*** Begin section ***

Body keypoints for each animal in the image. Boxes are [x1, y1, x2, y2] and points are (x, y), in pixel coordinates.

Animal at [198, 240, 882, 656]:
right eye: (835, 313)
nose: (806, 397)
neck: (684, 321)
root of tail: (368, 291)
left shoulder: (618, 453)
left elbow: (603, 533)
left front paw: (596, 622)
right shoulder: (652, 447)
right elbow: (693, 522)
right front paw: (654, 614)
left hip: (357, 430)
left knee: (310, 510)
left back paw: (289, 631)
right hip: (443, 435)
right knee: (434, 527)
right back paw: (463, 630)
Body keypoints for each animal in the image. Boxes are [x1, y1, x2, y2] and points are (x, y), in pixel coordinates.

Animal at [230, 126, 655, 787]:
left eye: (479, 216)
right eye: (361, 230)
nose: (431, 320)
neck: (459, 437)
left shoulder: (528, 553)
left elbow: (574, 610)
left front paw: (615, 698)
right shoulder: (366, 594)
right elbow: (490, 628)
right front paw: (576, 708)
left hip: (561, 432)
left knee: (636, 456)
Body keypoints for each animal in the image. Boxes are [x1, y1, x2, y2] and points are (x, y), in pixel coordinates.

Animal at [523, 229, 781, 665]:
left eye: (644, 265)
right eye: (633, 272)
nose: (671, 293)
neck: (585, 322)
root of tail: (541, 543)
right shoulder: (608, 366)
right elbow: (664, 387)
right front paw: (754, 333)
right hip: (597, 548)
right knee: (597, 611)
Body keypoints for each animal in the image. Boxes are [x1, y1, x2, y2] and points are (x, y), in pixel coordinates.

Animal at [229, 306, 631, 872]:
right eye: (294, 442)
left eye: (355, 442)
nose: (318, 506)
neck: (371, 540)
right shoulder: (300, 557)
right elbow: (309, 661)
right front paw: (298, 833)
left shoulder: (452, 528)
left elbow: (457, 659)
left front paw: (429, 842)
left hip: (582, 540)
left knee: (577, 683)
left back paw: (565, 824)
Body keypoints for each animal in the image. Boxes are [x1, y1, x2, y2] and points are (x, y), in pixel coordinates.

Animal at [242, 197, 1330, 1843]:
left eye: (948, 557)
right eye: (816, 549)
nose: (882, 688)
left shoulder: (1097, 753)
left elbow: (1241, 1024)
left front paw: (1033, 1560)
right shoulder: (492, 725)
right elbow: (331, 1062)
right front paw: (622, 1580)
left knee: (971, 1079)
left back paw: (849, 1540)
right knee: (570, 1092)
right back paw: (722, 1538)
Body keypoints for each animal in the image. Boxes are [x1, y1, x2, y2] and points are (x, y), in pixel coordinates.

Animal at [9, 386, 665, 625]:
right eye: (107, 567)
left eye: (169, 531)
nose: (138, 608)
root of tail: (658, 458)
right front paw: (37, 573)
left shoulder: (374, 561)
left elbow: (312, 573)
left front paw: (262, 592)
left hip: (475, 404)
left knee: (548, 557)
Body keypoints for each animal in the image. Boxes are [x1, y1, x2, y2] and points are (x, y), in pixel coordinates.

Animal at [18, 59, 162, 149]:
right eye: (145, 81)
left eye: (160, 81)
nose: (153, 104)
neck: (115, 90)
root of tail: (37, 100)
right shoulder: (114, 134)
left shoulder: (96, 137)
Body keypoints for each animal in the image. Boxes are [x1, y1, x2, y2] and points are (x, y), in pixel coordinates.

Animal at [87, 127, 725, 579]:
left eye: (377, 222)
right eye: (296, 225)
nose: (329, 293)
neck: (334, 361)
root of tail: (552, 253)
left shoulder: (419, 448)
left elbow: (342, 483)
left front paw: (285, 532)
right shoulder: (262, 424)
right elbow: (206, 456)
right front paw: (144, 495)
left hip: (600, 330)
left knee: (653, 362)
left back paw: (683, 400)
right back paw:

*** End section ***

Everything above from the line containing "right front paw: (754, 333)" down to the line containing "right back paw: (722, 1538)" should be copied exactly, both end lines included, and nothing else.

right front paw: (754, 333)
right hip: (597, 548)
right knee: (597, 611)
Body keypoints for each animal in the image. Boxes are [x1, y1, x2, y2] and points are (x, y), in pixel coordinates.

Animal at [229, 306, 631, 872]:
right eye: (294, 442)
left eye: (355, 442)
nose: (318, 506)
neck: (371, 540)
right shoulder: (300, 557)
right elbow: (309, 661)
right front paw: (298, 833)
left shoulder: (452, 528)
left elbow: (457, 659)
left front paw: (429, 842)
left hip: (582, 540)
left knee: (577, 683)
left back paw: (565, 824)
Body keypoints for each animal in the image. Boxes are [x1, y1, x2, y2] and points are (x, y), in pixel coordinates.

Animal at [242, 197, 1330, 1843]:
left eye: (948, 557)
right eye: (816, 549)
nose: (882, 688)
left shoulder: (1097, 753)
left elbow: (1241, 1024)
left front paw: (1033, 1560)
right shoulder: (492, 725)
right elbow: (331, 1062)
right front paw: (622, 1580)
left knee: (971, 1079)
left back paw: (849, 1540)
right knee: (570, 1092)
right back paw: (722, 1538)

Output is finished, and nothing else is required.